Tel Aviv stocks gain as Chinese market rallies
Tel Aviv shares ended higher on Thursday as the Chinese stock market rebounded and investors saw a glimmer of hope emerging from the Greek crisis. After two days of declines, the benchmark TA-25 index ended 1% higher at 1,658.06 points, while the TA-100 gained 0.9%$ to 1,425.63, on turnover of 1.14 billion shekels ($300 million). Gains were led by Israel Chemicals, which advanced 1.5% to a close of 25.49 shekels. Africa Israel Investments jumped 8% to 3.11 shekels and Frutarom added 3.5% to 115.40. But tech stocks Allot Communications and Silicom both extended the step losses they have been suffering since issuing profit warnings earlier this week, Allot ended down 2.3% at 20.79 shekels and Silicom lost 2% to 100.10. In the fixed-income market, the government’s 10-year shekel bond was down 0.18% by close, raising its yield to 2.45%. Its Galil bond due in September 2023 lost 0.23% to leave its yield at 0.49%.
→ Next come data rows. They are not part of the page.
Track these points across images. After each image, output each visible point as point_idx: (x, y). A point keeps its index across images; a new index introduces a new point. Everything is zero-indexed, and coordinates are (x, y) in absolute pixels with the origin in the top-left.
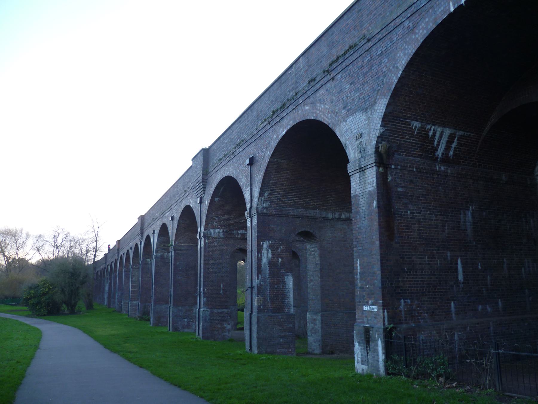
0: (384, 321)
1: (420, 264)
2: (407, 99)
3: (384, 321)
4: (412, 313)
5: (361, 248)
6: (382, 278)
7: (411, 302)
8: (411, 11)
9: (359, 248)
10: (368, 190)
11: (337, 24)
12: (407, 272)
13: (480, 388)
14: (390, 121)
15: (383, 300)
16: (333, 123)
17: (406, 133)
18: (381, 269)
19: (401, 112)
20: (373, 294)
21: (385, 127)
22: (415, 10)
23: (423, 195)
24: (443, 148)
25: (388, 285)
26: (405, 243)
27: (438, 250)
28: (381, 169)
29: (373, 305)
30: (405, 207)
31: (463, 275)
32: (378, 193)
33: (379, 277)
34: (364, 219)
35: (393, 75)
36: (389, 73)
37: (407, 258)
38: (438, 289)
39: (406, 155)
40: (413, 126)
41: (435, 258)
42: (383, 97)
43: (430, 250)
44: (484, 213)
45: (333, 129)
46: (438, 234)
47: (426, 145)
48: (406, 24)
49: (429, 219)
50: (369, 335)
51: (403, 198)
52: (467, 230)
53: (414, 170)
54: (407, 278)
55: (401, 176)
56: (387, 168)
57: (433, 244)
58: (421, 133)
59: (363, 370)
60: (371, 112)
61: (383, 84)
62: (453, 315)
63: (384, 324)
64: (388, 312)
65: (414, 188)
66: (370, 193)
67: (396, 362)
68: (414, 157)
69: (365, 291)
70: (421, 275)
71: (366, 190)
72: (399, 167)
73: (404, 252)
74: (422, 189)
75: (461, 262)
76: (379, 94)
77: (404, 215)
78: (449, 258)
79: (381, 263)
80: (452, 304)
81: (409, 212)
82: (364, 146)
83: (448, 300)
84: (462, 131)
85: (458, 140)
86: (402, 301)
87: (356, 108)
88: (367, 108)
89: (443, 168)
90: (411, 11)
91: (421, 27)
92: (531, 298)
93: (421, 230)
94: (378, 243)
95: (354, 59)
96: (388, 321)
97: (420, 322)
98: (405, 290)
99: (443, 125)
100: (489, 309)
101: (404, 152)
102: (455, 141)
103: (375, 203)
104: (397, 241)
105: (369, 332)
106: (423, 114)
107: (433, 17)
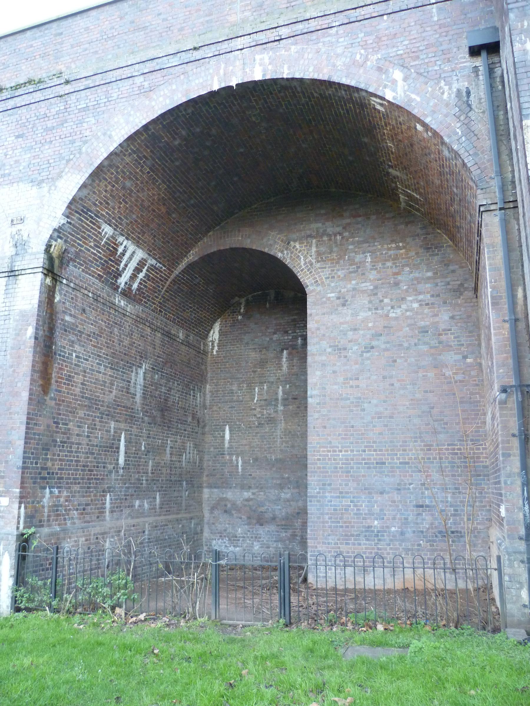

Cellcom, Pelephone cleared for joint antennas
Israel’s Antitrust Authority on Thursday approved a plan by the two mobile providers Cellcom Israel and Bezeq’s Pelephone unit that will allow them to build and operate shared cellular antennas. Antitrust Commission David Gilo said the sharing could cover all so-called “passive” activities like land, fencing, the antenna itself as well as power and cooling systems but said the two companies would have to maintain separate transmitting operations for their mobile networks. Still, the 10-year antitrust waiver promises to yield big savings for the two companies, which are feeling the pinch of competition since the cellphone market was open to new competition three years ago. It also will save them the regulatory obstacles of building new antennas, which can take 10 years. The waiver allows Israel’s other mobile companies to form the same tie-up. Cellcom shares advanced 0.4% to close at 13.96 shekels ($3.69).
Analysts: Teva might do better without Mylan
Teva Pharmaceuticals might be better off strategically not taking over Mylan, The Wall Street Journal said, quoting two analysts who follow Teva. Leerink analyst Jason Gerberry said that it would be “favorable for Teva” if it can buy Mylan for under $95 a share, which gives the company a lot of upside on its current $82 offer, but Gerberry said Teva could use its capital in other equally useful ways. Meanwhile, Bernstein analyst Ronny Gal expressed concern about the time management would have to invest in pursuing the U.S. drug maker. Mylan this week noted that Teva would face major hurdles trying to take over Mylan’s board because under Mylan’s bylaws a two-thirds majority of shareholders are needed to remove directors and even then Mylan’s chairman, who opposes the Teva takeover bid, appoints their replacements. Teva shares ended 0.8% higher at 234.30 shekels ($61.86).